O que pensei hoje ao acordar foi algo como o "e strano" da Traviatta. Acordei ao som de um cão a ladrar e com a luz cinzenta de um dia de chuva a entrar pela janela. Nada de invulgar, mas achei curioso que num país como Portugal, conhecido pelo "sea-sun-and-sand" e pelos maus-tratos a animais, chova tanto e se ouçam tantos cães a ladrar. É um daqueles jeitos de Portugal que são os estrangeiros que tanta vezes mais apanham. Por exemplo, nunca tinha reparado no quanto venta neste país até o ver mencionado como marca saudosa do país numa peça escrita por uma ex-pat americana .
Em sequência quase imediata lembrei-me dos títulos de dois livros. Sempre Llums a Lisboa, um romance de uma catalã, de que conheço apenas o título e a cativante capa (que é a rua do, ai, aquela que sobe dali quem vem da baixa e sobe para o largo das belas artes, ai, aquela que é muito íngreme e passa um eléctrico - que indicação tão precisa, não é? Bom, já vejo). Acho piada à paixão irresistível, como uma atracção quase astronómica, que os catalães têm por Lisboa. Os catalães são como traças e Lisboa um candeeiro. Eles são como coelhinhos e Lisboa uma pick-up de máximos ligados. O que é simpático, porque gosto muito de catalães e acho que é mais ou menos como um bom gin, nunca se tem demais em casa.
O título do outro livro é parecido e é quase uma expressão idiomática na minha vida: Era Lisboa e Chovia. O que eu invejo a simplicidade e elegância desta frase. O little black dress dos títulos.
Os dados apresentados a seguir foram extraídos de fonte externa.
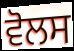
ਵੋਲਸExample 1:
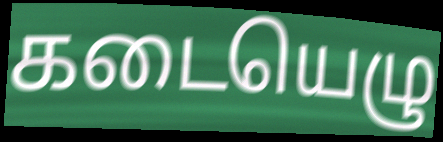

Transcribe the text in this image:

கடையெழு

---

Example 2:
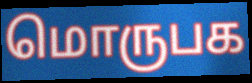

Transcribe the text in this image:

மொருபக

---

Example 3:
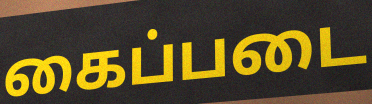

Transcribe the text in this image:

கைப்படை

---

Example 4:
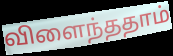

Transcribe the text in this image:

விளைந்ததாம்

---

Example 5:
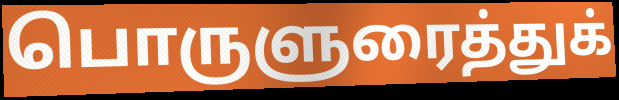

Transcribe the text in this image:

பொருளுரைத்துக்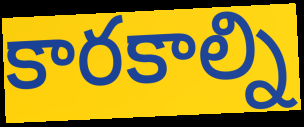
కారకాల్నిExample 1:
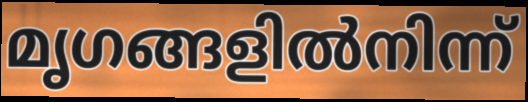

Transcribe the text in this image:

മൃഗങ്ങളിൽനിന്ന്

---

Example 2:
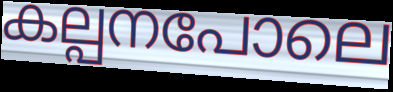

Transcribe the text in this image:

കല്പനപോലെ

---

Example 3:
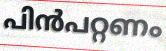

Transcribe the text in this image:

പിൻപറ്റണം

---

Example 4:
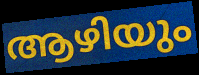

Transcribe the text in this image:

ആഴിയും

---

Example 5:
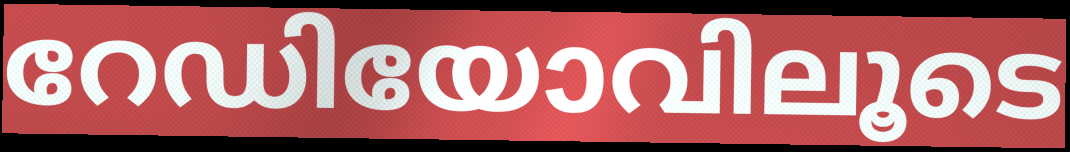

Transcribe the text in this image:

റേഡിയോവിലൂടെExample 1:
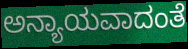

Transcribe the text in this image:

ಅನ್ಯಾಯವಾದಂತೆ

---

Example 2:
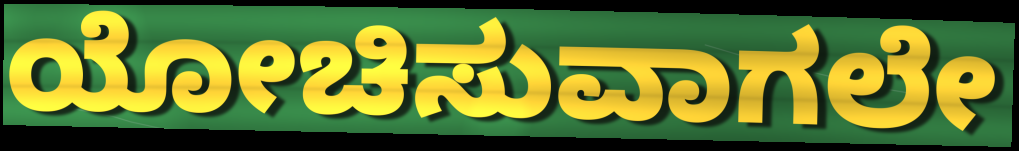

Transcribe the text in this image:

ಯೋಚಿಸುವಾಗಲೇ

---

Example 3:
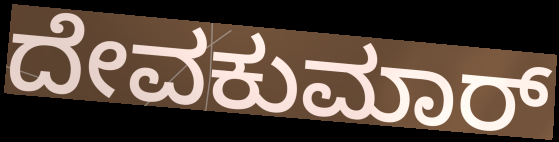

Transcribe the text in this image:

ದೇವಕುಮಾರ್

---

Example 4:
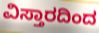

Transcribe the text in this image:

ವಿಸ್ತಾರದಿಂದ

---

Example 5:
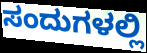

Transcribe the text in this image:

ಸಂದುಗಳಲ್ಲಿ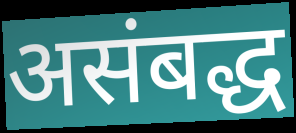
असंबद्धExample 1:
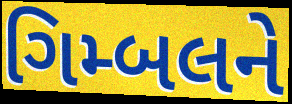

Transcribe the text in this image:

ગિમ્બલને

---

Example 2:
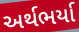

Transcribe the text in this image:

અર્થભર્યા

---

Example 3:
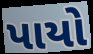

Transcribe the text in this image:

પાયો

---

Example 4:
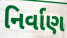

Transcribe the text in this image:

નિર્વાણ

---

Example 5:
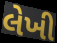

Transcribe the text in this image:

લેખી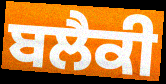
ਬਲੈਕੀ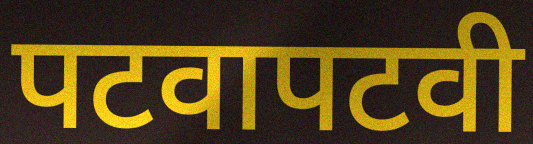
पटवापटवी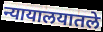
न्यायालयातलेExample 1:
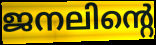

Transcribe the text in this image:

ജനലിന്റെ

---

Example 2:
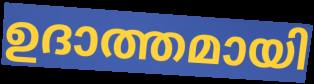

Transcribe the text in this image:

ഉദാത്തമായി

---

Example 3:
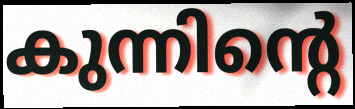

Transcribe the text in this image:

കുന്നിന്റെ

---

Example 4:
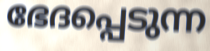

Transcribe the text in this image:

ഭേദപ്പെടുന്ന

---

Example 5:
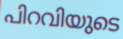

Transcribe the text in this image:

പിറവിയുടെ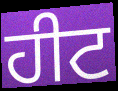
ਹੀਟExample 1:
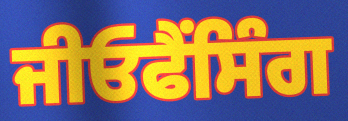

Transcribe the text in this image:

ਜੀਓਫੈਂਸਿੰਗ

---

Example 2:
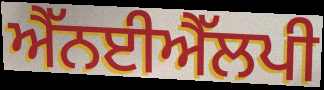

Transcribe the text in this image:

ਐੱਨਈਐੱਲਪੀ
O que me fez lembrar uma coisa que já pensei muitas vezes: do privilégio que é crescer rodeado de livros. A mera presença física de livros tem uma influência pervasiva numa pessoa, mais ou menos como amianto tipográfico que, por uma osmose simples e não rareficada, faz entrar coisas bonitas e interessantes na cabeça das pessoas. No mínimo, ao estar rodeado de livros pode ser-se absolutamente superficial e parecer muito informado, até erudito, mas sempre interessante. Os livros são um acessório que faz pandan com tudo, sobretudo num país de comportamentos tão uniformes como Portugal, um país dominado por best-sellers onde, a dada altura, ume percentagem considerável da população está seguramente a ler um dos livros do top 5. Estar perto de livros permite-nos pelo menos parecer bem e ter algum tema de conversa - mesmo que não se faça ideia que cavalos são aqueles que fazem sombra no mar, se alguém encontrou o símbolo perdido, se Caim sempre matou Abel, o que é que ela fez no dia em que o esqueceu, ou seja lá o que for que o Rodrigues dos Santos escreveu desta vez.
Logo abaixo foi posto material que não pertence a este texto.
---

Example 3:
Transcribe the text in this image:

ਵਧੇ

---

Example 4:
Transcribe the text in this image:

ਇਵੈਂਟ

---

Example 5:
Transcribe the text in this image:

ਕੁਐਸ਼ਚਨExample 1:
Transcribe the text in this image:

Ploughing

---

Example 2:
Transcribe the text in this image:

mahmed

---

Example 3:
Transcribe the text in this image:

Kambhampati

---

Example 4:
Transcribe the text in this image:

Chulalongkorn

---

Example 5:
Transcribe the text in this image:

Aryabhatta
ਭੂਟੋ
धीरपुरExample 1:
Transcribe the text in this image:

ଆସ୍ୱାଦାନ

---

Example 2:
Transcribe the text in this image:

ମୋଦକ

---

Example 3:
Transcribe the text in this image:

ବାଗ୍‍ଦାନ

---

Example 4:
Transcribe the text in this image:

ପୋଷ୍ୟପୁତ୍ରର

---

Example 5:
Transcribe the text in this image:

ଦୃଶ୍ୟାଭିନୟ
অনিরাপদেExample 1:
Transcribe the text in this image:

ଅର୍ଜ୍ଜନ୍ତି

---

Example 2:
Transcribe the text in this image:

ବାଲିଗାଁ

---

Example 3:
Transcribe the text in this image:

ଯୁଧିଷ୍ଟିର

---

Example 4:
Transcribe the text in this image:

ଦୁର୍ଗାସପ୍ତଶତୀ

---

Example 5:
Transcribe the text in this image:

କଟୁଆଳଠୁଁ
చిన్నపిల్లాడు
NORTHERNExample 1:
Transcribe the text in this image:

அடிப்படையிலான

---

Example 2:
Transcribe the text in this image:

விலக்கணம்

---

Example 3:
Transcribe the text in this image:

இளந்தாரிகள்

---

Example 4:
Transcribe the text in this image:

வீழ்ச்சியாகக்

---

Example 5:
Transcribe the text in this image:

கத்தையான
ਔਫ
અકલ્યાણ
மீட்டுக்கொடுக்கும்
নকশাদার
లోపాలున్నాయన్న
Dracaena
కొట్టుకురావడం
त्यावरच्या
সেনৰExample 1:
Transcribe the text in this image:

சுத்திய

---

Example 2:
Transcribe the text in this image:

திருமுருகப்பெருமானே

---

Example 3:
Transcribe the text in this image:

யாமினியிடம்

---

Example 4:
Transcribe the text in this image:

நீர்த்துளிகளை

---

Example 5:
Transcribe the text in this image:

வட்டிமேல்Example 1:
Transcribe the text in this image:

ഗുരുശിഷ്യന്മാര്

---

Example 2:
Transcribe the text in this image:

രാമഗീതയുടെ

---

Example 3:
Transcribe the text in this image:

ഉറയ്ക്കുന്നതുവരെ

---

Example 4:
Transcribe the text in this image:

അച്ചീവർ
E mesmo que não seja só para impressionar, deambular por uma estante de livros é uma dasflaneries mais engraçadas que se pode fazer. Naqueles ramos de lombadas encontra-se muitas vezes uma poesia involuntária criada pelo pot-pourri de títulos, texturas e cores. Sobretudo em estado mais ou menos selvagem - livros aos molhos, aos baldes, à mão-cheia, às pilhas em escadas como nalguns alfarrabistas, ou escondidos em segunda fila numa estante, deitados por cima dos outros, ou ainda em carrinhos, como na foto (courtesy de MB) - pode surgir uma espécie de saborosa sopa de letras: rumo ao farol o longo adeus à sombra das jovens em flor o vasto mar de sargaço a mais longa viagem cruzada sem cruz como um ladrão na noite. E isto sem os abrir e sem fazer ideia de quem os escreveu ou qual é a história que contam.
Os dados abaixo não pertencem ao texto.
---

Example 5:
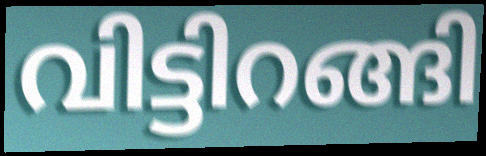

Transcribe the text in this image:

വിട്ടിറങ്ങി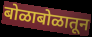
बोळाबोळातून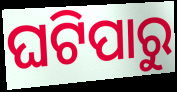
ଘଟିପାରୁ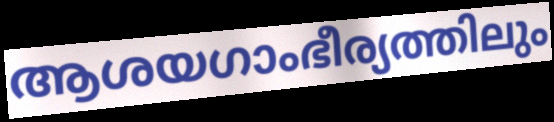
ആശയഗാംഭീര്യത്തിലും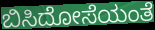
ಬಿಸಿದೋಸೆಯಂತೆ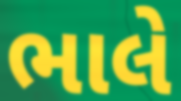
ભાલેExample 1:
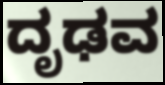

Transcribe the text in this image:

ದೃಢವ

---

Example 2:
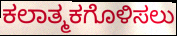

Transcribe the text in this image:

ಕಲಾತ್ಮಕಗೊಳಿಸಲು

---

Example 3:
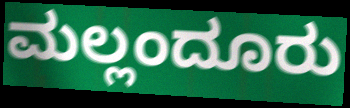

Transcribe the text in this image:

ಮಲ್ಲಂದೂರು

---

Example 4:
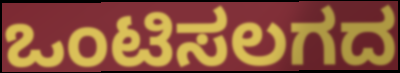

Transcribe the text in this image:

ಒಂಟಿಸಲಗದ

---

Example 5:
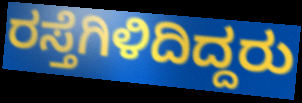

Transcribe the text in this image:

ರಸ್ತೆಗಿಳಿದಿದ್ದರು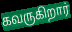
கவருகிறார்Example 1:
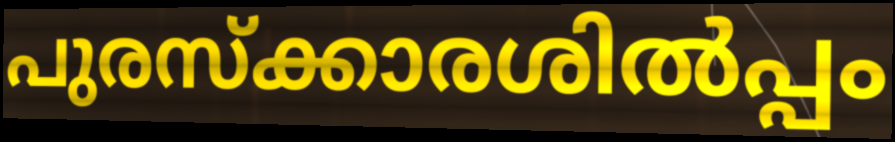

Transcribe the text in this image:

പുരസ്ക്കാരശിൽപ്പം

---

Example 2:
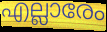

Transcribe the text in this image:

എല്ലാരേം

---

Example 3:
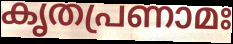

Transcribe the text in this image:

കൃതപ്രണാമഃ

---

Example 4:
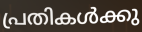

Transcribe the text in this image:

പ്രതികൾക്കു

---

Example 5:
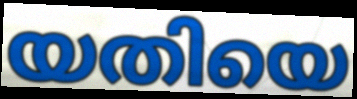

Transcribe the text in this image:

യതിയെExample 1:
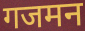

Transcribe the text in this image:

गजमन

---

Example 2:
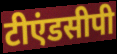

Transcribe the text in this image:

टीएंडसीपी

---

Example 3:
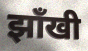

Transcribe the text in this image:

झाँखी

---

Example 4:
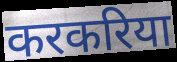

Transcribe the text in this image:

करकरिया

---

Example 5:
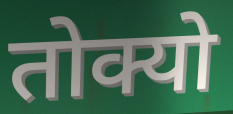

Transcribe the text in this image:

तोक्यो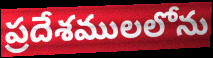
ప్రదేశములలోను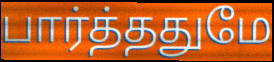
பார்த்ததுமேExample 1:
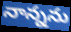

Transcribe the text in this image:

నాన్నను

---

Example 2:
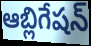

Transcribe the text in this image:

ఆబ్లిగేషన్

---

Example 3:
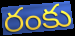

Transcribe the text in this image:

రంకు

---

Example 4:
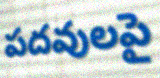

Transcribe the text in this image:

పదవులపై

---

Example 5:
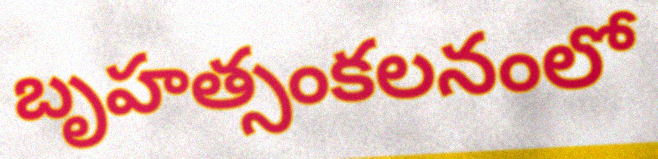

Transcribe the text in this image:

బృహత్సంకలనంలో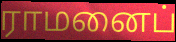
ராமனைப்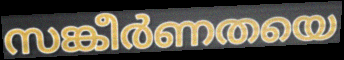
സങ്കീർണതയെ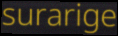
surarigeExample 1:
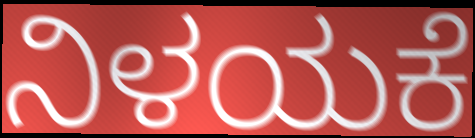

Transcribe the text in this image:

ನಿಳಯಕೆ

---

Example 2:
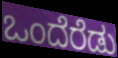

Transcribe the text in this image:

ಒಂದೆರೆಡು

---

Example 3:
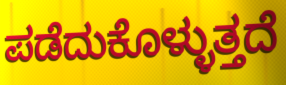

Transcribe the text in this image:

ಪಡೆದುಕೊಳ್ಳುತ್ತದೆ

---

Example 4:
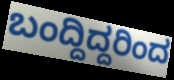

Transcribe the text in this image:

ಬಂದ್ದಿದ್ದರಿಂದ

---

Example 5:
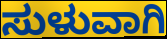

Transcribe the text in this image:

ಸುಳುವಾಗಿ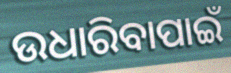
ଉଧାରିବାପାଇଁ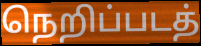
நெறிப்படத்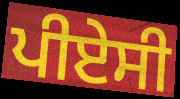
ਪੀਏਸੀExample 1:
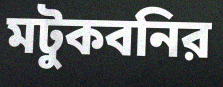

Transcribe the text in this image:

মটুকবনির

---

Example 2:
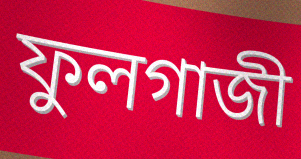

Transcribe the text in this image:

ফুলগাজী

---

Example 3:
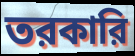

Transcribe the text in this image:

তরকারি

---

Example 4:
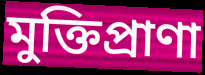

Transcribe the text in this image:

মুক্তিপ্রাণা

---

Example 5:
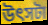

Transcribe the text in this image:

উৎসটাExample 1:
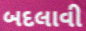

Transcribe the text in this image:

બદલાવી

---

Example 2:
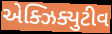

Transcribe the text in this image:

એક્ઝિક્યુટીવ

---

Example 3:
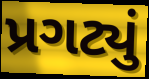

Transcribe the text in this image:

પ્રગટ્યું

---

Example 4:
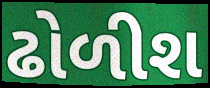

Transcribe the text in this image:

ઢોળીશ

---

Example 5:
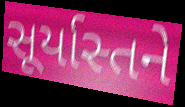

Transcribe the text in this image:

સૂર્યાસ્તને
Porque depois, quando se abre aquela porta... à frente de uma estante de livros, somos todos Alice naquele átrio ao fundo da toca do coelho, rodeada de portas e chaves e bolos mágicos. Algumas das pessoas que melhor conheci numa existiram fora do espaço entre capas e às vezes dou por mim a tentar lembrar-me de onde vi determinada coisa, e não foi, como pensava, a caminho do trabalho, mas no final do capítulo 17.
Esta capacidade mágica que os livros têm de nos fazer perder no seu mundo foi a primeira indicação que tive de que os objectos podem ser mais do que aquilo que são, ou significar mais do que aquilo que indicam. Ou, dito de outra forma, que há portas em todo o lado. Os livros são portas, mas quem já ouviu um arquitecto falar incasavelmente sobre a importância de um arco ou um designer rodear, absorto, um candeeiro de cantos improváveis, ou um estudante de filosofia a fazer desenhos na areia para tentar perceber o pardoxo de Russell, sabe que pode haver portas em todo o lado. São infinitas as maneiras de ver o mundo, ainda que o mundo seja finito. E, para os dias de chuva que sempre parecem acontecer em Lisboa, haverá algo mais divertido do que isso?